Google Scholar ORCID
Dr. Murray teaches a course on the history of and current topics in American agriculture (SCSC 201) each fall and a graduate course in Molecular Quantitative Genetics in Plant Breeding (SCSC 643) each spring.
Dr. Murray is the founder and editor of “The Plant Phenome Journal”, a Crop Science Society of America (CSSA) and Agronomy Society of America (ASA) open-access society journal. He serves as the Agronomic Science Foundation Board Chair. He has served as an associate editor for Crop Science and the Journal of Plant Registrations for a combined 11 years. He formerly served on the executive committee of the National Association of Plant Breeders (NAPB) for six years, the inaugural North American Plant Phenotyping Network elected board, as C-1 Division Chair in CSSA, and as a scientific meeting organizer for meetings including the American Seed Trade Association CSS conference (ASTA), the Texas Plant Protection Association (TPPA), and the Genetics of Maize-Microbe Interactions Workshop. He has served on a number of federal grant review panels and/or as an ad-hoc reviewer for ARPA-e, USDA-NIFA, NSF-BREAD, NSF-PGRP, and USDA-DOE.

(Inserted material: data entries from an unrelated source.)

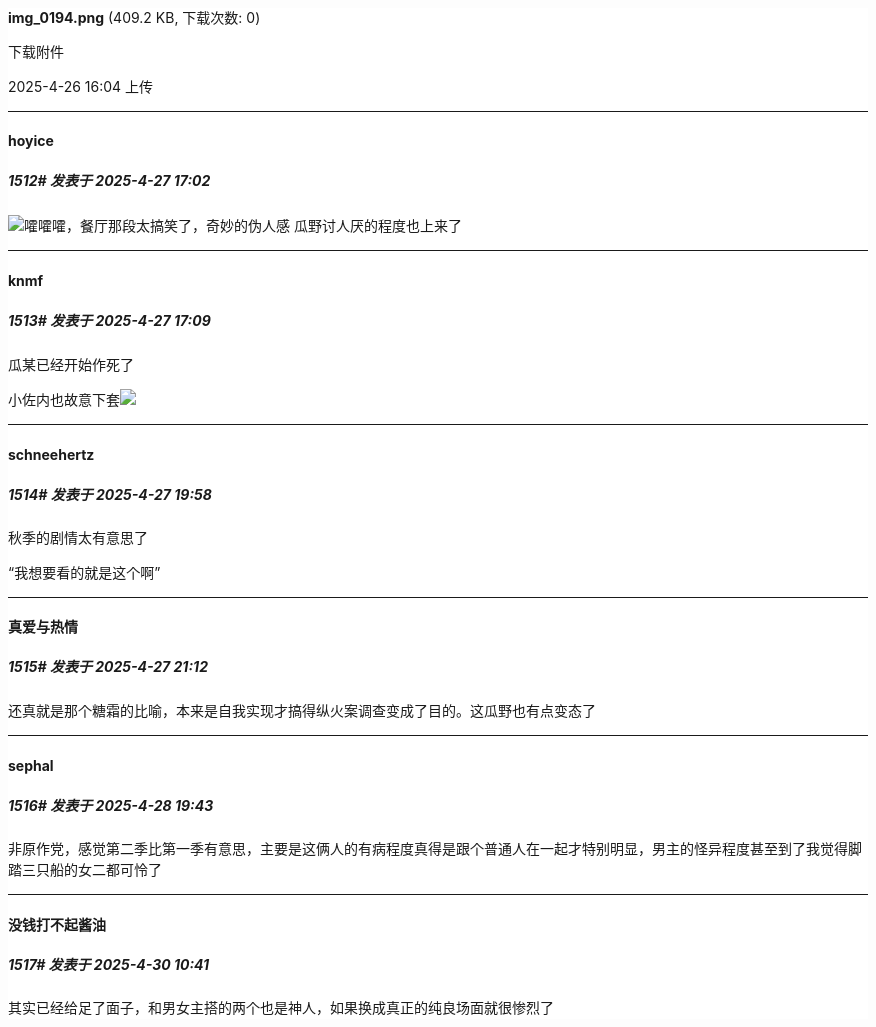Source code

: <strong>img_0194.png</strong> (409.2 KB, 下载次数: 0)

下载附件

2025-4-26 16:04 上传


*****

####  hoyice  
##### 1512#       发表于 2025-4-27 17:02

<img src="https://static.stage1st.com/image/smiley/face2017/067.png" referrerpolicy="no-referrer">嚯嚯嚯，餐厅那段太搞笑了，奇妙的伪人感
瓜野讨人厌的程度也上来了

*****

####  knmf  
##### 1513#       发表于 2025-4-27 17:09

瓜某已经开始作死了

小佐内也故意下套<img src="https://static.stage1st.com/image/smiley/face2017/067.png" referrerpolicy="no-referrer">


*****

####  schneehertz  
##### 1514#       发表于 2025-4-27 19:58

秋季的剧情太有意思了

“我想要看的就是这个啊”

*****

####  真爱与热情  
##### 1515#       发表于 2025-4-27 21:12

还真就是那个糖霜的比喻，本来是自我实现才搞得纵火案调查变成了目的。这瓜野也有点变态了


*****

####  sephal  
##### 1516#       发表于 2025-4-28 19:43

非原作党，感觉第二季比第一季有意思，主要是这俩人的有病程度真得是跟个普通人在一起才特别明显，男主的怪异程度甚至到了我觉得脚踏三只船的女二都可怜了

*****

####  没钱打不起酱油  
##### 1517#       发表于 2025-4-30 10:41

其实已经给足了面子，和男女主搭的两个也是神人，如果换成真正的纯良场面就很惨烈了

Blavatnik Young Life Scientist Finalist, 2019
Fellow, Crop Science Society of America, 2018
Dean’s Outstanding Achievement Award in Interdisciplinary Research, Texas A&M, 2018
Crop Science Society of America, Young Crop Scientist Award, 2014
National Association of Plant Breeders Early Career Award, 2013
Eagle Scout, Boy Scouts of America, 1998
Support Staff and Students
Alper Adak | Robert Arnold | Brandon Beck | Jake Cottrell | Emma Donnelly | Corrie Hopkins | Holly Lane | Regan Lindsey | Shakirah Nakasagga | Jacob Pekar | Nathalia Penna Cruzato | Colby Ratcliff | David Rooney | Scott Wilde
SCSC 201 - Great Plains Settlement and Farming (3-0) Credits- 3: American Indian hunting and farming; transformation by manifest destiny, homestead act, railroads, Indian wars, U.S. Army, crops and farm families; effects of world wars, great depression, dust bowl, irrigation, fertilization, pest controls, precision farming. Fall semester I
SCSC 643 - Quantitative Genetics and Plant Breeding (3-0) Credits- 3: Classical, applied and molecular aspects of quantitative genetics in plant breeding; genetic relationships; genetic diversity; genetic phenomena (linkage, heterosis and epistasis); genotype by environment interaction; mapping quantitative trait loci (QTL); genomic and marker-assisted selection; application of statistical software. Prerequisites: STAT 651, SCSC 642 or GENE 613; or approval of instructor. Cross-listed with GENE 643.